═════ SUPPLIED ENTRIES

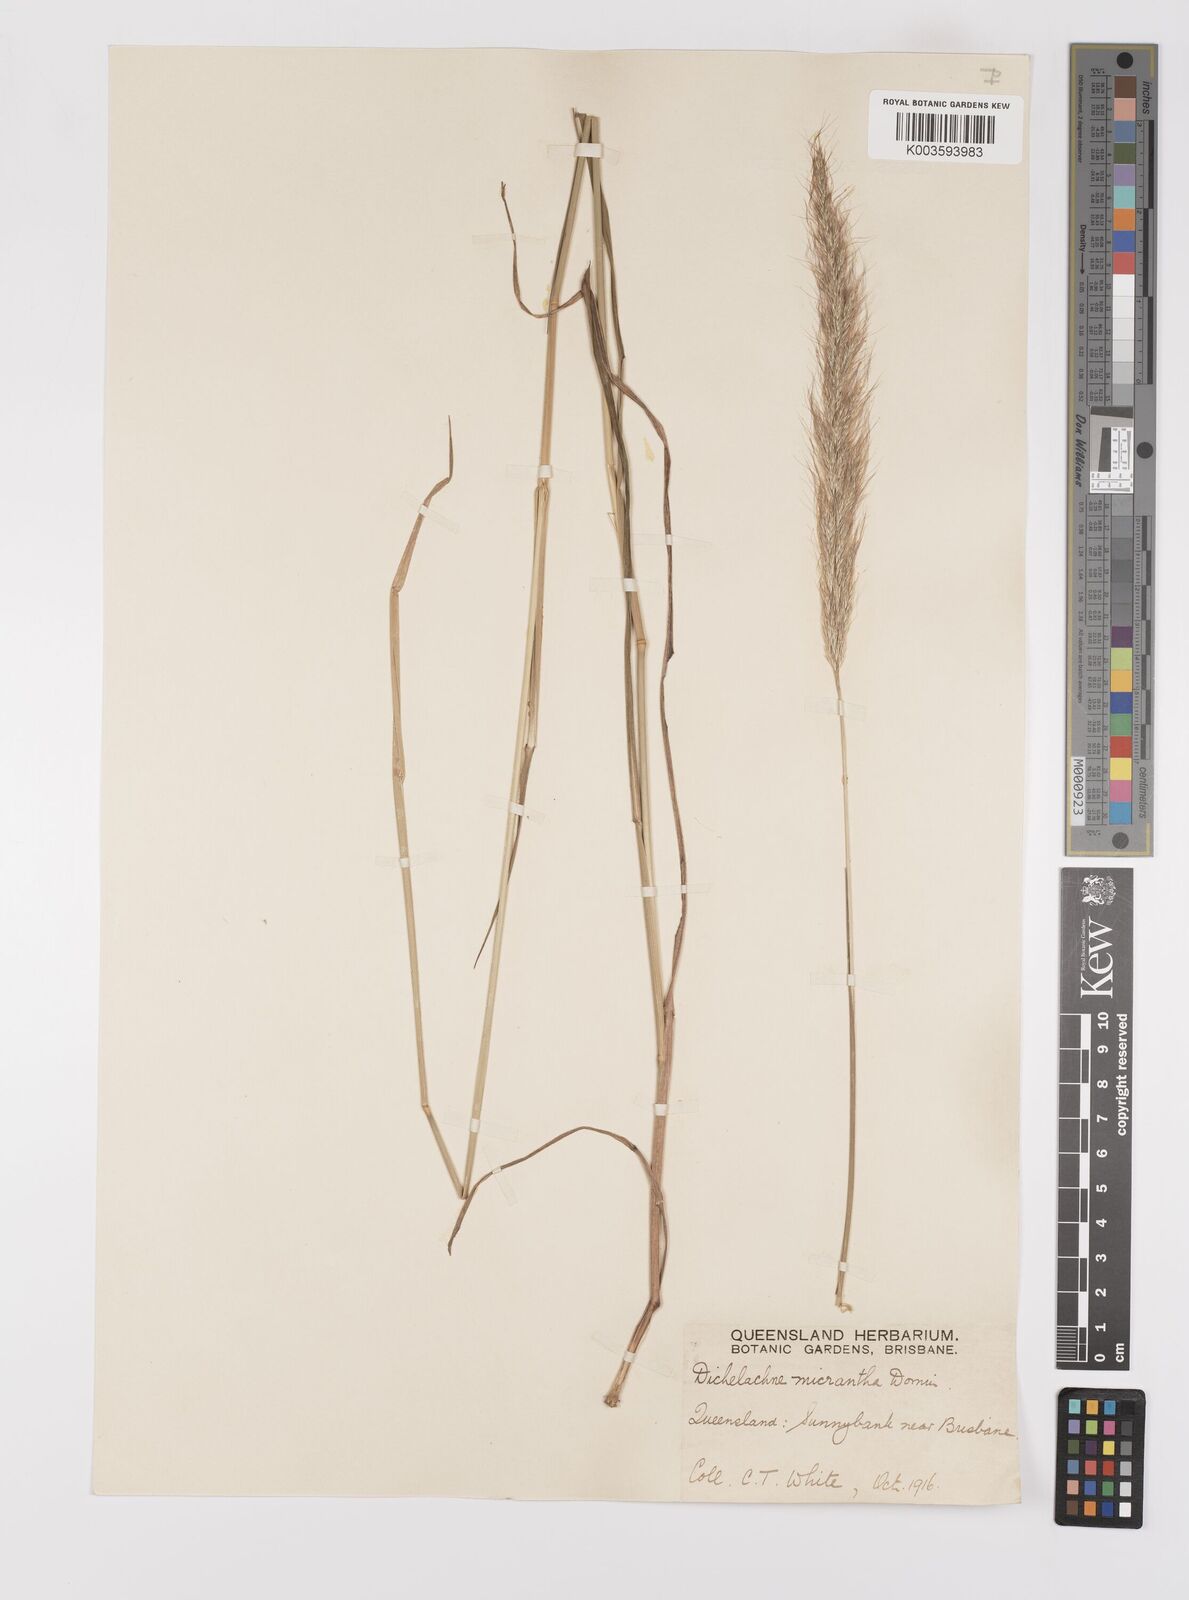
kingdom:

══════════
═════ SUPPLIED ENTRIES

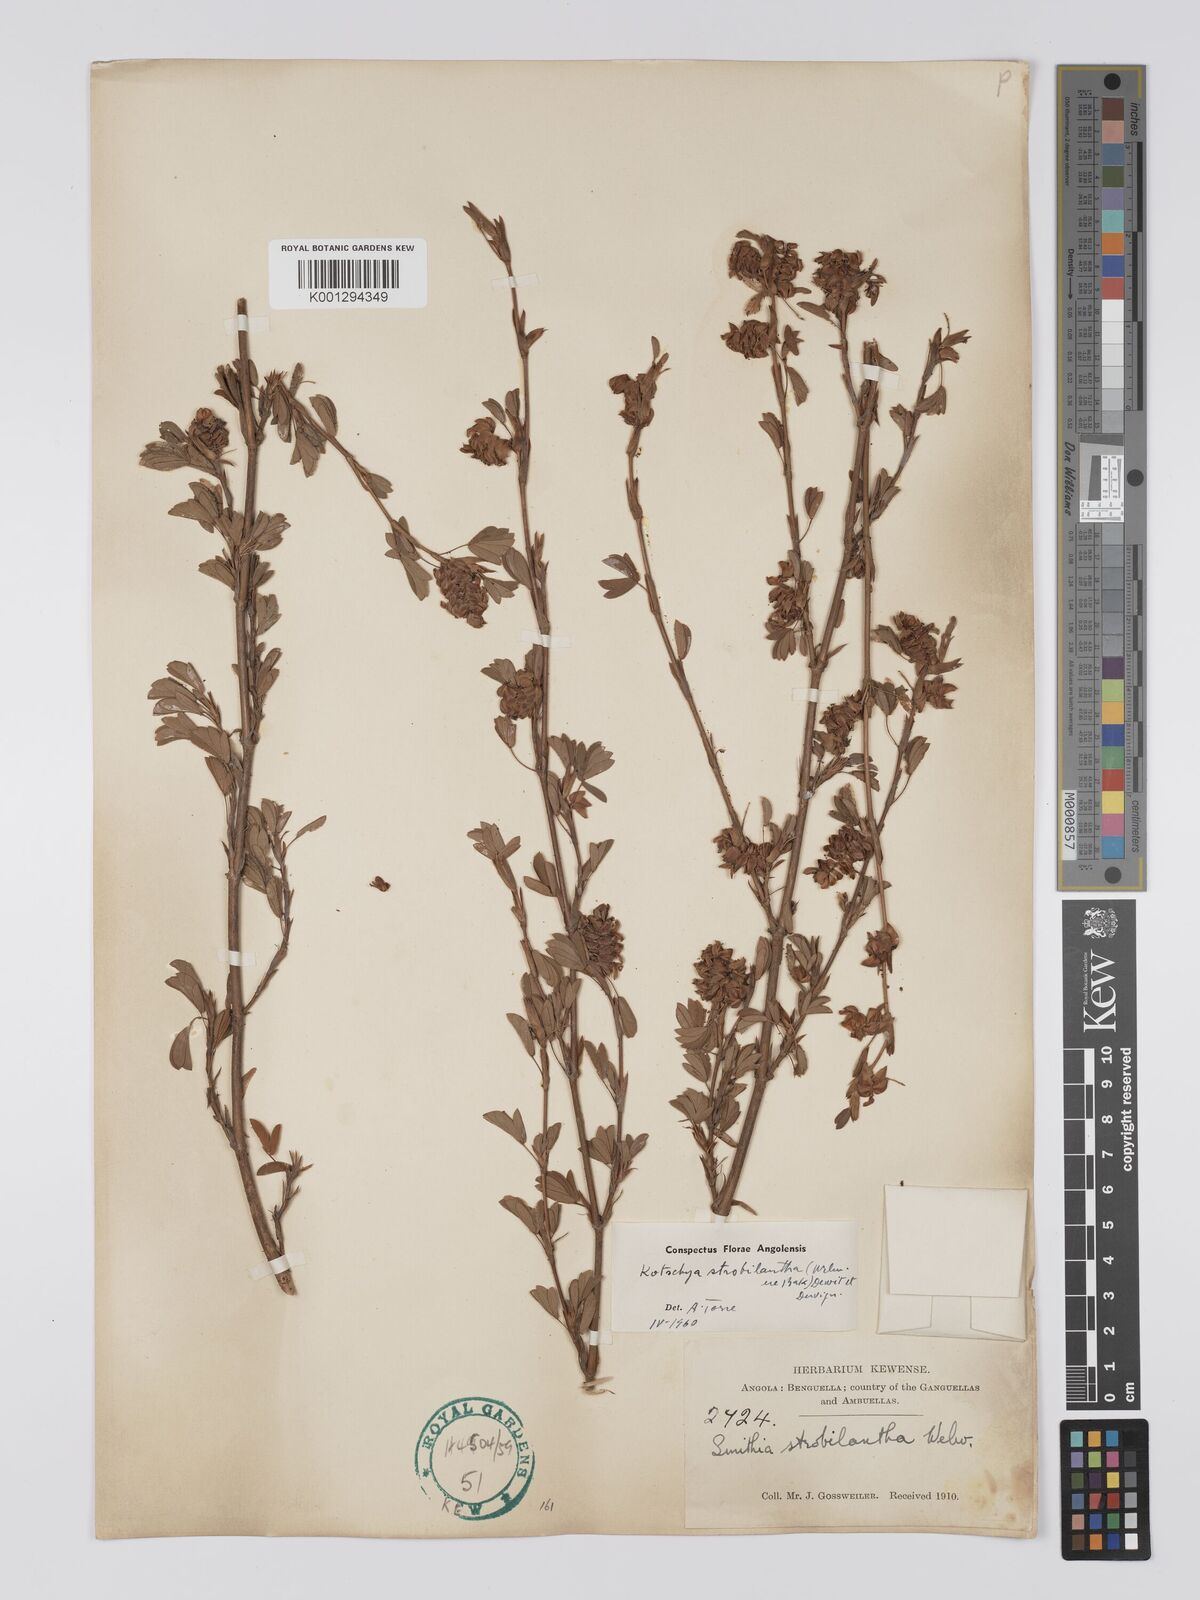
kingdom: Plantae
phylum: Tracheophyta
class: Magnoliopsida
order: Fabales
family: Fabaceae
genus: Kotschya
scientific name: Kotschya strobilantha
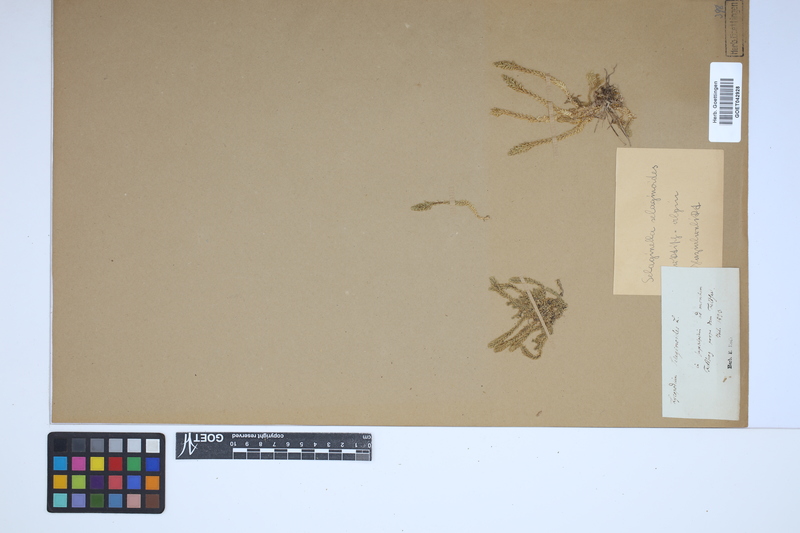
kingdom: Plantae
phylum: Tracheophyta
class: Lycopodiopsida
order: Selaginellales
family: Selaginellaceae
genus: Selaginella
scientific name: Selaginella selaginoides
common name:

══════════

* _TASK PROMPT_:
How many lines of the records contain the string "name", with case counting? Reply with the number alone.

* _SOLUTION FOR THIS TASK_:
3